• [Exercise requirements]:
Return each line of the listing below that contains the string "состав", treating uppercase and lowercase letters as different.

Dataset records
----------

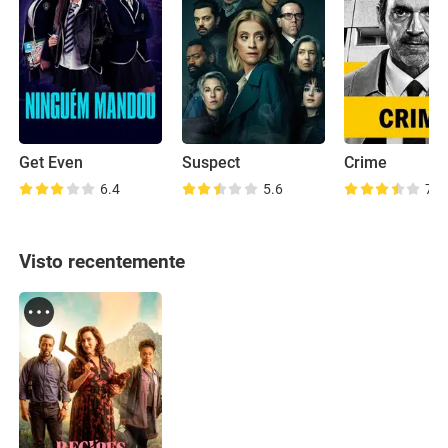
Get Even
Suspect
Crime
6.4
5.6
7.2
Visto recentemente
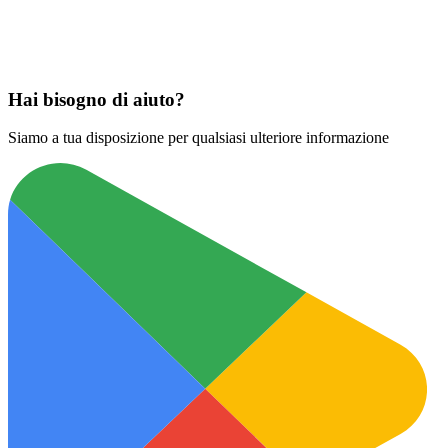
Scarica su
App Store
Hai bisogno di aiuto?
Siamo a tua disposizione per qualsiasi ulteriore informazione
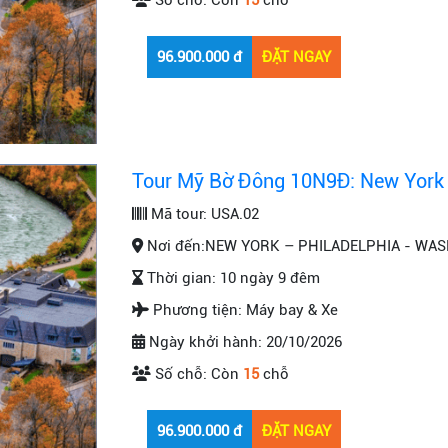
Số chỗ:
Còn
15
chỗ
Tour Mỹ Bờ Đông 10N9Đ: New York 
Mã tour:
USA.02
Nơi đến:
NEW YORK – PHILADELPHIA - WAS
Thời gian:
10 ngày 9 đêm
Phương tiện:
Máy bay & Xe
Ngày khởi hành:
20/10/2026
Số chỗ:
Còn
15
chỗ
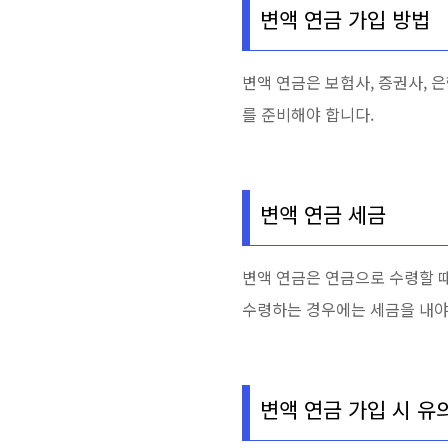
변액 연금 가입 방법
변액 연금은 보험사, 증권사, 
를 준비해야 합니다.
변액 연금 세금
변액 연금은 연금으로 수령할 
수령하는 경우에는 세금을 내야
변액 연금 가입 시 유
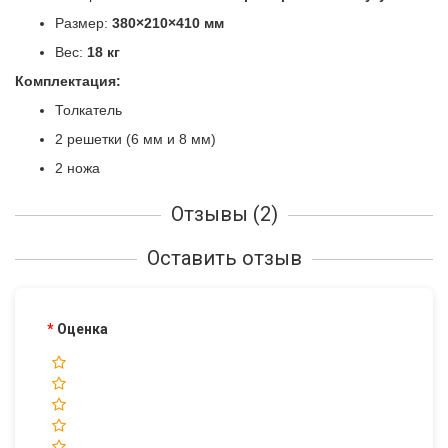
Размер:
380×210×410 мм
Вес:
18 кг
Комплектация:
Толкатель
2 решетки (6 мм и 8 мм)
2 ножа
Отзывы (2)
Оставить отзыв
Оценка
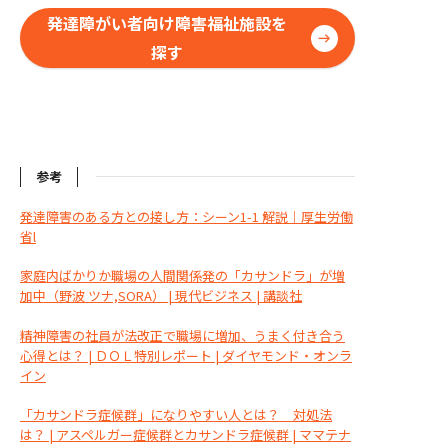
発達障がい者向け障害福祉施設を
探す
参考
発達障害のある方との接し方：シーン1-1 解説｜厚生労働
省
l
家庭内ばかりか職場の人間関係発の「カサンドラ」が増
加中（野波 ツナ,SORA） | 現代ビジネス | 講談社
精神障害の社員が法改正で職場に増加、うまく付き合う
心得とは？ | ＤＯＬ特別レポート | ダイヤモンド・オンラ
イン
「カサンドラ症候群」になりやすい人とは？ 対処法
は？ | アスペルガー症候群とカサンドラ症候群 | ママテナ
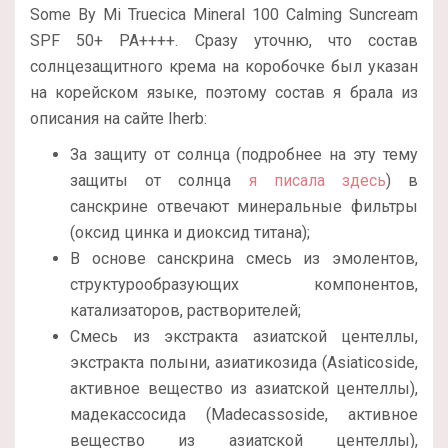
Some By Mi Truecica Mineral 100 Calming Suncream
SPF 50+ PA++++. Сразу уточню, что состав
солнцезащитного крема на коробочке был указан
на корейском языке, поэтому состав я брала из
описания на сайте Iherb:
За защиту от солнца (подробнее на эту тему
защиты от солнца
я писала здесь
) в
санскрине отвечают минеральные фильтры
(оксид цинка и диоксид титана);
В основе санскрина смесь из эмолентов,
структурообразующих компонентов,
катализаторов, растворителей;
Смесь из экстракта азиатской центеллы,
экстракта полыни, азиатикозида (Asiaticoside,
активное вещество из азиатской центеллы),
мадекассосида (Madecassoside, активное
вещество из азиатской центеллы),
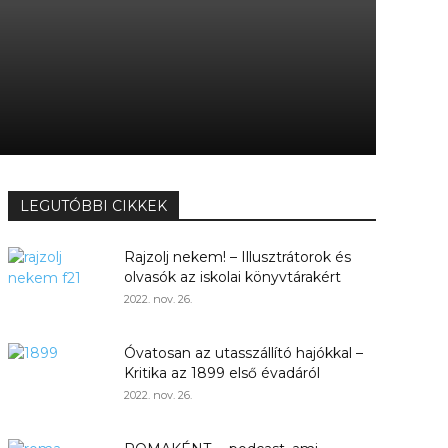
LEGUTÓBBI CIKKEK
Rajzolj nekem! – Illusztrátorok és
olvasók az iskolai könyvtárakért
2022. nov. 26.
Óvatosan az utasszállító hajókkal –
Kritika az 1899 első évadáról
2022. nov. 26.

----------

• [Answer for the task]:
SPF 50+ PA++++. Сразу уточню, что состав
на корейском языке, поэтому состав я брала из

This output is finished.